20 November, 2008

99 Bottles

Last Thursday was the first of a four-day roadshow of the new documentary 99 Bottles which profiled the craft brewing industry of southern Wisconsin. The Dulcinea and I caught the final showing on Sunday afternoon at the Orpheum.

For the occasion, Lake Louie and The Grumpy Troll were on hand offering free samples of their suds before showtime. Unfortunately, I had just completed a regimen of medication on Saturday which attacked the CD4 receptors on my liver like a blitzkrieg rolling through Poland. While I should have abstained completely, I did take a small sample of The Grumpy Troll's stout amounting to about one good sip which was quite tasty. It was rather painful for me to watch everyone else in the theatre freely imbibing.
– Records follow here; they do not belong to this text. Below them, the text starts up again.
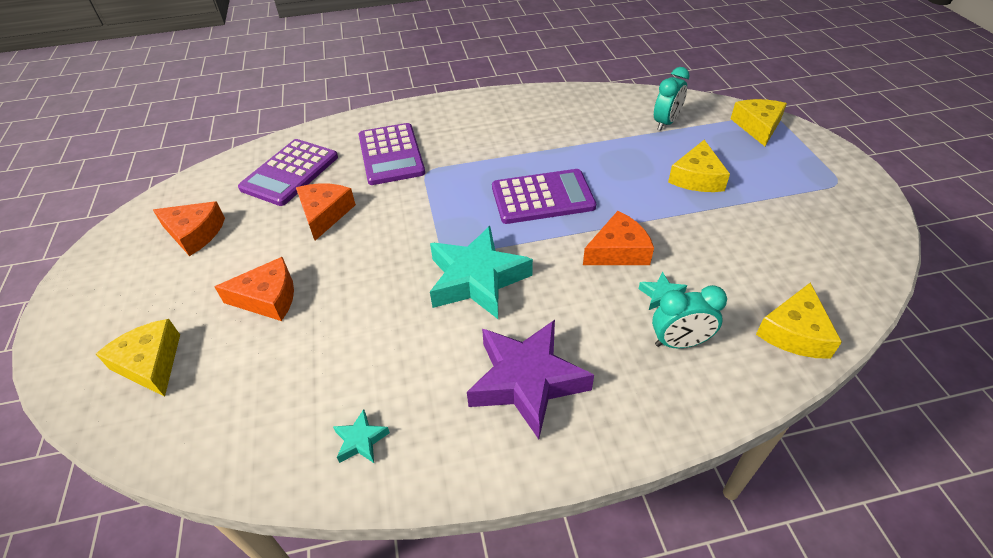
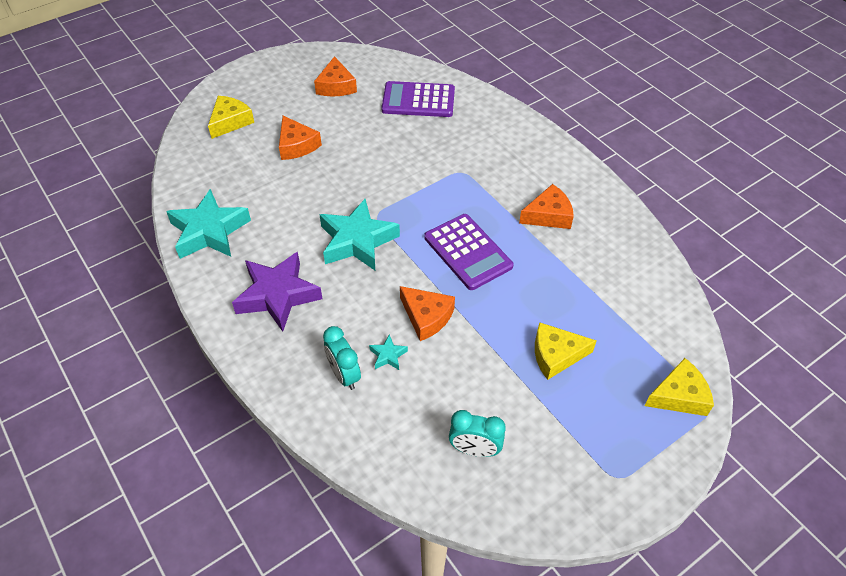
camera: 65 degrees right, 5 degrees up
orange cheese [296,183,356,241] -> orange cheese moved to [519,184,574,229]
turquoise star [333,409,390,463] -> turquoise star [166,189,251,259], size x2.36
purple calculator [359,123,425,185] -> none
turquoise clock [654,67,690,131] -> turquoise clock moved to [449,410,506,457]
yellow cheese [756,283,842,359] -> none

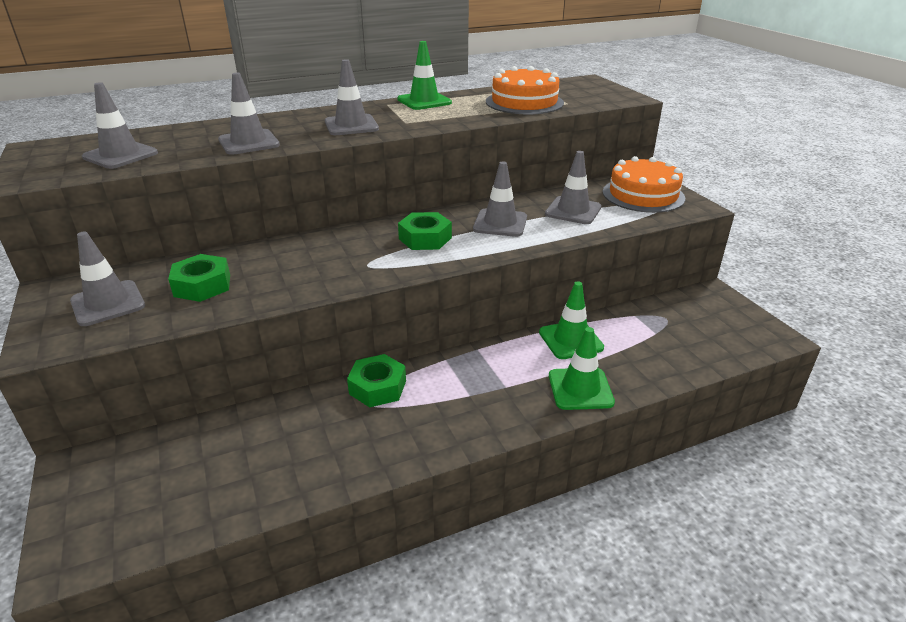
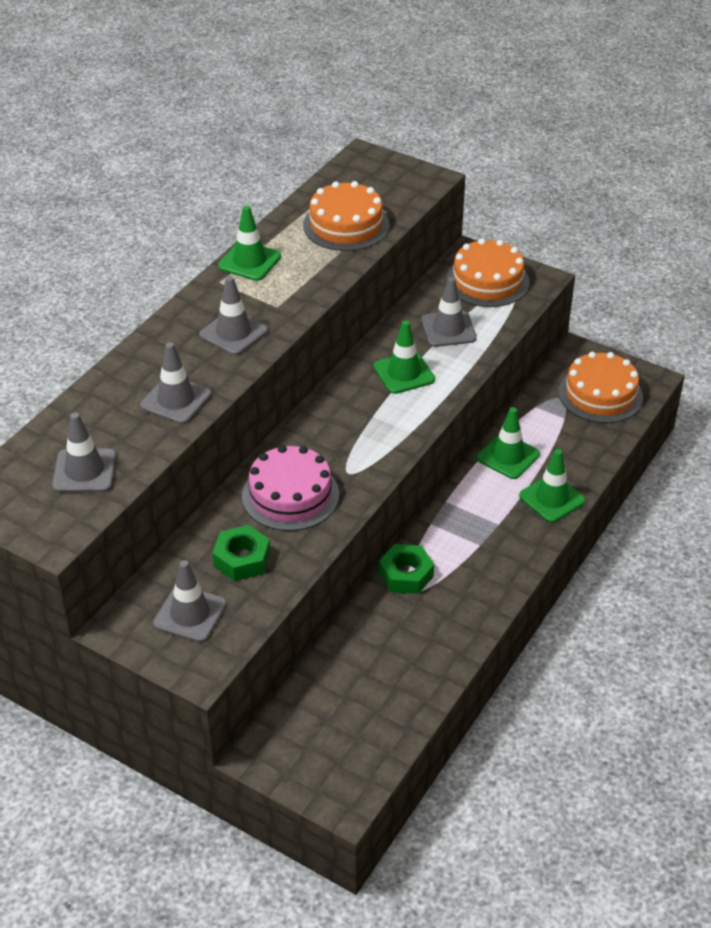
camera: 35 degrees left, 10 degrees up
green nut [398,212,452,250] -> none
grey traffic cone [473,161,527,237] -> green traffic cone [373,321,435,394]
none -> pink cake [242,445,339,531]
none -> orange cake [559,352,643,423]

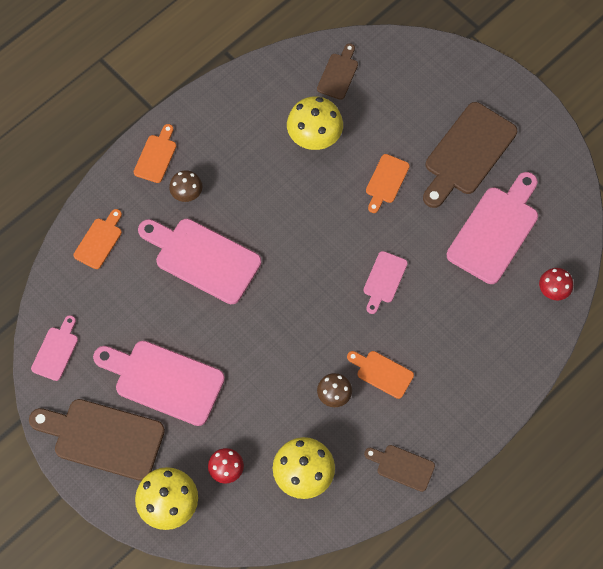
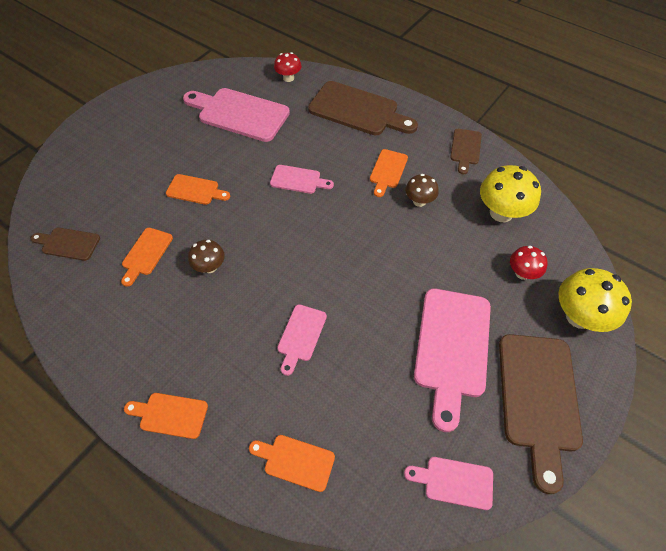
camera: 100 degrees left, 10 degrees down
pink cutting board [138,219,261,304] -> pink cutting board [277,304,327,376], size x0.52
brown mushroom [169,170,202,202] -> brown mushroom moved to [188,240,225,273]
yellow mushroom [287,96,343,150] -> orange cutting board [121,228,173,287]
brown cutting board [423,102,517,208] -> brown cutting board moved to [308,81,418,135]

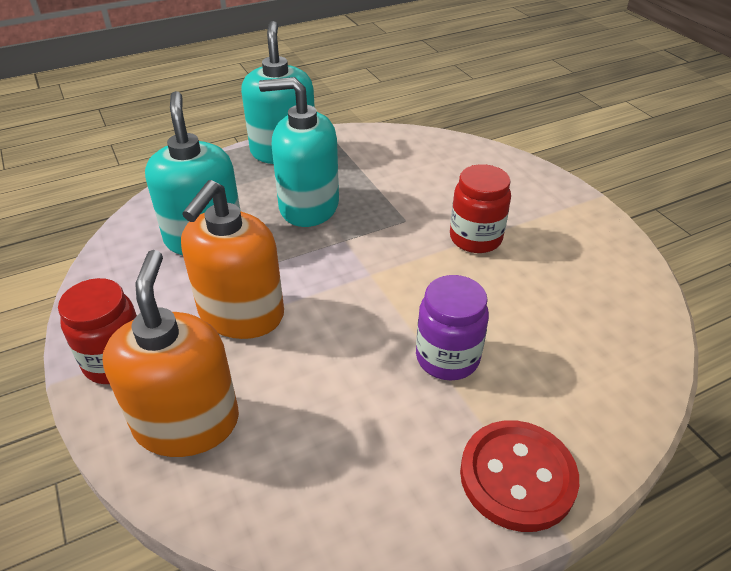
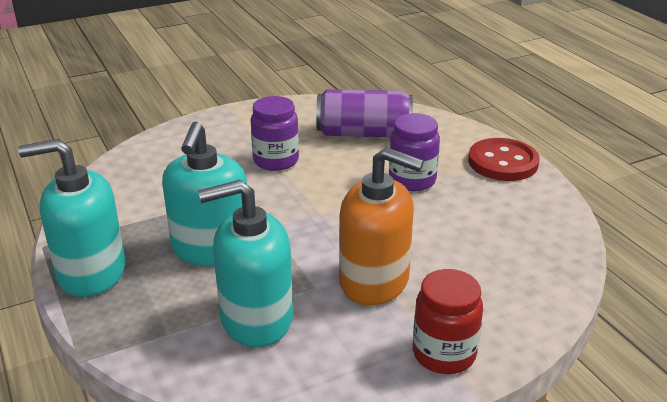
camera: 90 degrees left, 10 degrees down
orange soap dispenser [102,250,239,457] -> none
red jar [450,164,511,253] -> purple jar [251,96,299,171]
none -> purple can [316,89,413,137]

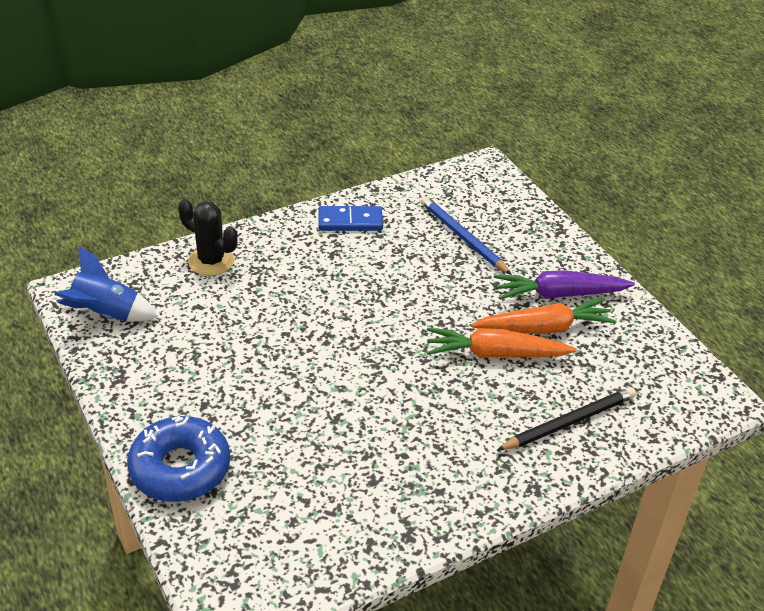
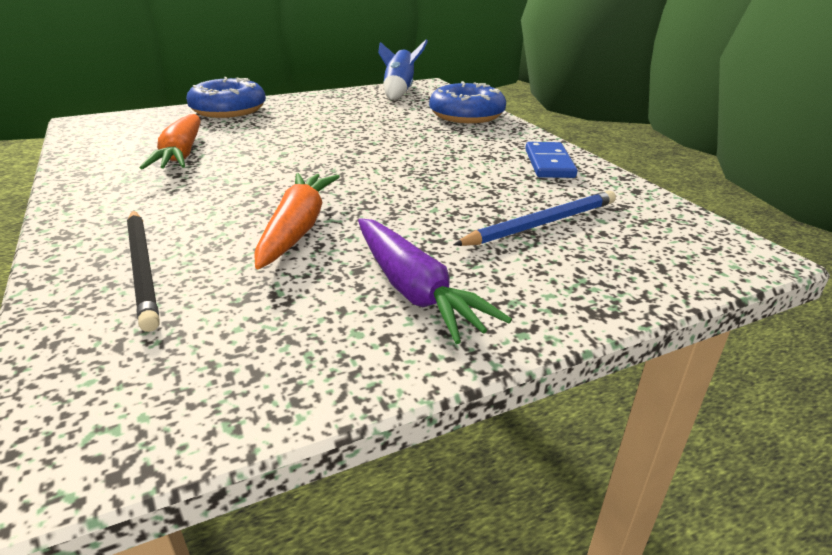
camera: 95 degrees right, 10 degrees down
black cactus [178,199,238,276] -> blue donut [429,81,506,123]
orange carrot [471,298,617,334] -> orange carrot moved to [140,114,201,170]
purple carrot [494,270,635,300] -> purple carrot turned 150 degrees clockwise [358,218,512,344]

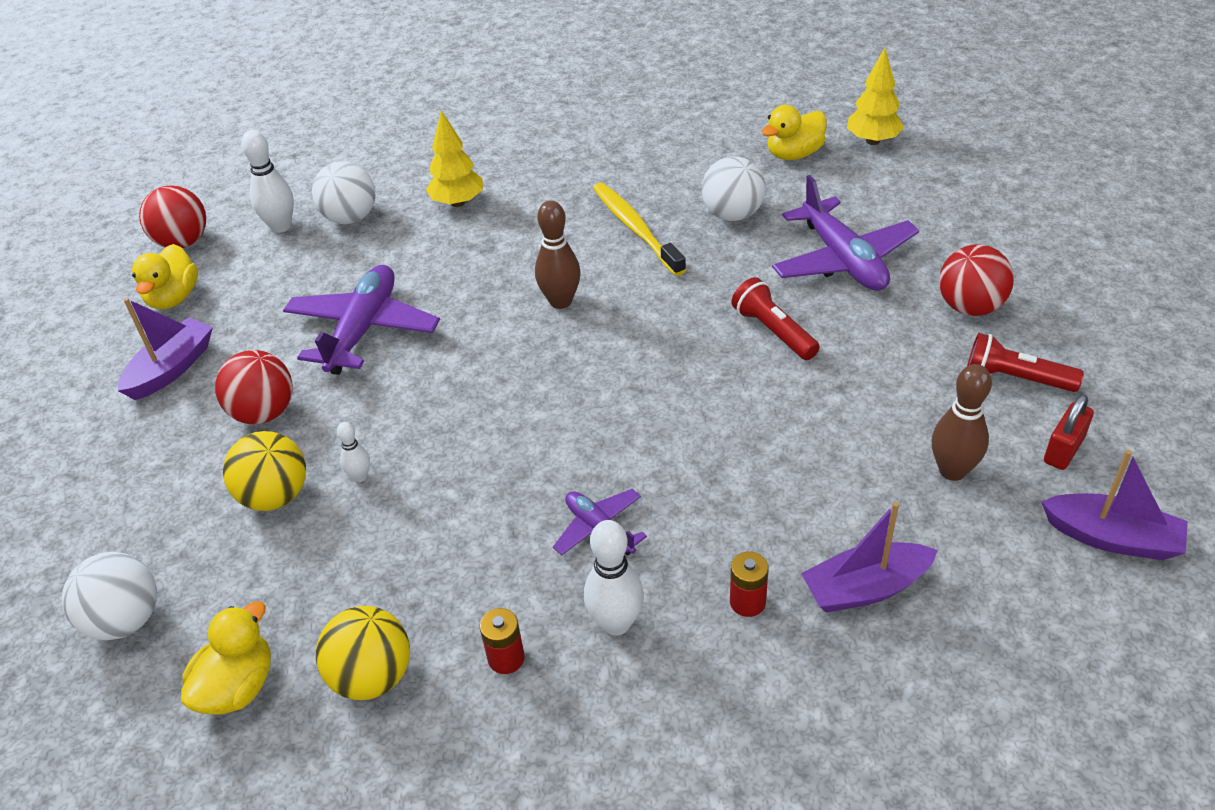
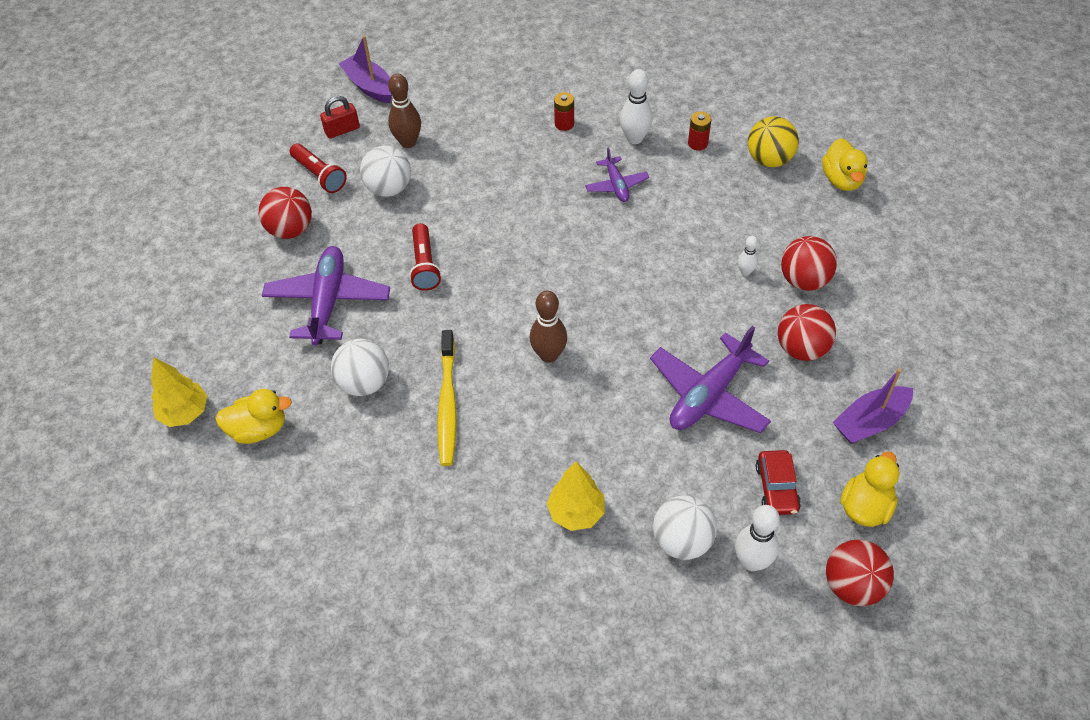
camera: 155 degrees left, 10 degrees up
white ball [62,552,157,640] -> white ball moved to [360,146,411,197]
yellow duck [181,601,271,715] -> yellow duck turned 60 degrees counterclockwise [822,138,868,191]
yellow ball [223,431,306,511] -> red ball [781,236,837,291]
purple boat [801,502,938,613] -> none
none -> red car [756,450,801,515]

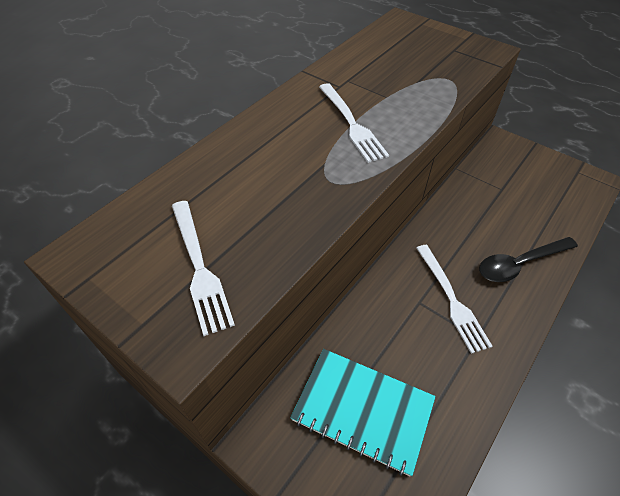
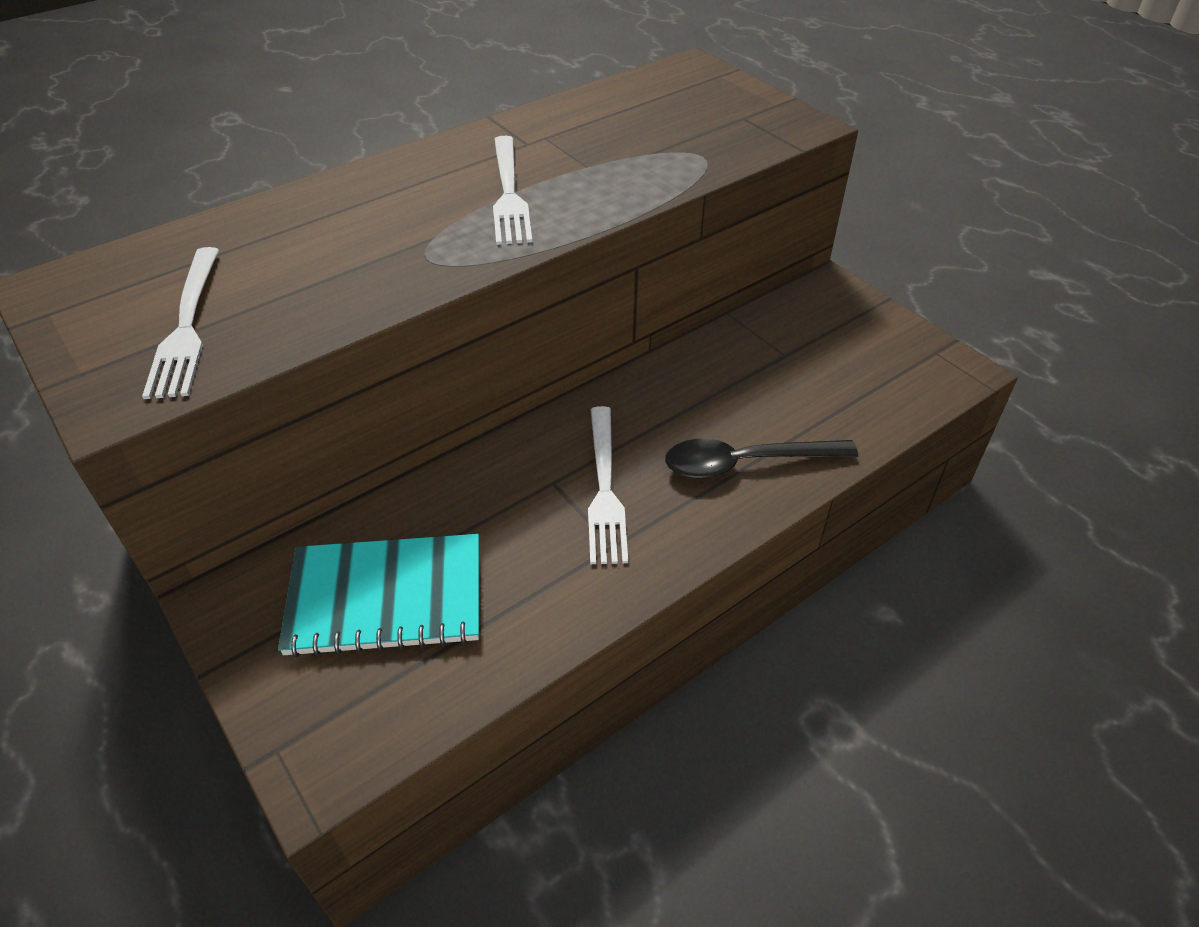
camera: 15 degrees right, 5 degrees down
turquoise notebook [290,349,436,476] -> turquoise notebook turned 45 degrees counterclockwise [278,534,479,658]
When the movie started, I found the music over the opening to be familiar. Later I found out that the song was by Milwaukee's Mercury Crossing who happen to be fronted by a friend's sister. Little time was wasted in establishing the movie's primary stylistic convention: craft brew drinkers are shown asking questions as they quaffed and brewers answer them. This format also demonstrated that the movie was aimed at a broad audience, likely to be unfamiliar with the subject matter.

Clocking in at about an hour and a half, 99 Bottles manages to cover a fair amount of ground from a variety of questions. Brewing involves a lot of chemistry and, for the most part, the movie explains concepts in a way that is appropriate for the intended audience. One question regarding "lite"/"light" beer prompts multiple answers. It can mean beer that contains less ingredients/more water or a beer that is light in color. Jim Klisch from Lakefront gives a great non-technical illustration by noting that beers such as blonde doppelbocks are relatively light in appearance because of how the grains are roasted. Dean Coffey of Ale Asylum expounds on this by noting that Belgian trippels are light in color yet have a high alcohol content while the opposite is found in porters which are dark in color and have comparatively little alcohol. Similarly, when the concept of specific gravity is broached, it is not given an explanation out of a chemistry book but rather we are told how it affects mouth-feel and alcohol content, characteristics that those with little brewing/chemistry background can understand.

There are a couple exceptions to this. When the topics of heating kettles with gas flames vs. steam and how yeast strains change over time come up, the audience gets either vague explanations or none at all. What are the advantages of using purifying flames as opposed to steam jackets? What does the caramelization engendered by the former do to the flavor of beer? How does fresh yeast affect the taste of beer as opposed to that which has been around the block?

The movie also has plenty of tales from craft brewers and their confidantes. We learn, for instance, that Deb Carey, President of New Glarus Brewing had an epiphany in England that led to the Spotted Cow name while Jacob Sutrick of Stonefly explains the origin of Mustache Ride. In one scene, George Bluvas III of Water Street Brewery weighs in on the thin vs. fat brewmaster controversy by saying that thin ones move faster. The movie then cuts to the more rotund John Harrison, brewmaster at the Delafield Brew Haus, who comes down decidedly in favor of brewers with more girth. Harrison's tale about winning a gold medal at the 2000 Great American Beer Festival was also classic.



99 Bottles addresses SB224 or the Brewpub Bill, as it came to be known, which dramatically altered the craft brewing industry in 2007. (I wrote quite a bit about it last summer – see this post.) While the movie doesn't go into much depth, it lets Dean Coffey pronounce "If this bill had passed before we started, we would have failed." I am told that the movie's makers had a very difficult time getting any of the interviewees to say much about SB224 beyond the basics of what it is and what it was meant to accomplish. It is also my understanding that the producers are looking to gather more info, potentially for a separate mini-doc on the subject. We'll have to wait for the director's cut to appear and see what bonus features are included.

The movie necessarily left out more than it put in. E.g. - Gray's was omitted altogether. Also missing is a substantial discussion of brewing history in Wisconsin and some elements of Beer 101 such as the differences between beer styles. And I wish that Deb Carey had gotten a special mention for being the first woman to found a brewery in this country. Still, there's a fair amount of information in 99 Bottles and many humorous anecdotes. I've been drinking Capital since their beers had the Garten Brau moniker, had my first New Glarus right after it hit store shelves, and was at The Great Dane on a cold, rainly opening day. Ergo it was neat to see the people responsible for some of the beers that I've been enjoying for many years and hear them talk about their craft.

However, beyond all the history, chemistry, and any romantic notions of brewers & brewing is what was on display before the movie began – people happily socializing and drinking fine beer - that is paramount. Kirby Nelson of Capital put it best: "The point of this liquid is you can come out to a beer garden on a Friday night in the summer and see a thousand plus people out there with their friends, their family, their parents, their kids, sitting out enjoying each other's company, enjoying a band, enjoying a social aspect of life with beer as part of the process."